_Directions_.
Write out the records below exactly as they appear, skipping each picture.

_Records shown_.
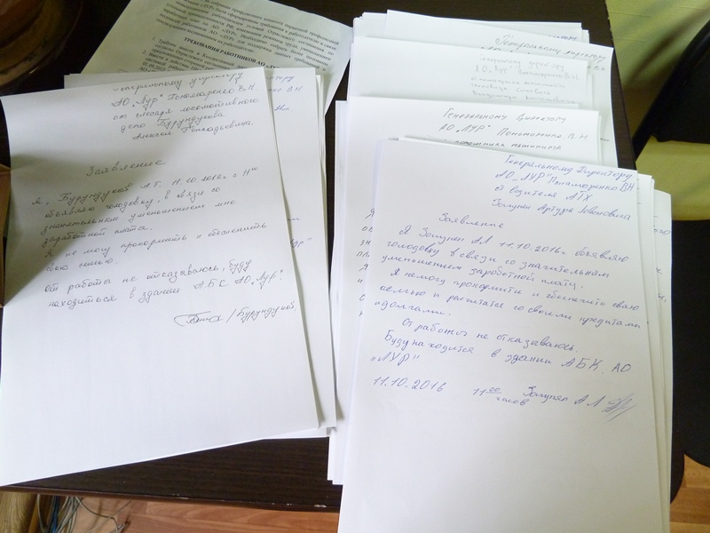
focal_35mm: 25
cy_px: 266
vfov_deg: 54.9
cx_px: 355
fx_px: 513
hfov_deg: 69.4
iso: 400
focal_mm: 4.1
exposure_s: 1/20
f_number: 3.3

_Exercise output_.
focal_35mm: 25
cy_px: 266
vfov_deg: 54.9
cx_px: 355
fx_px: 513
hfov_deg: 69.4
iso: 400
focal_mm: 4.1
exposure_s: 1/20
f_number: 3.3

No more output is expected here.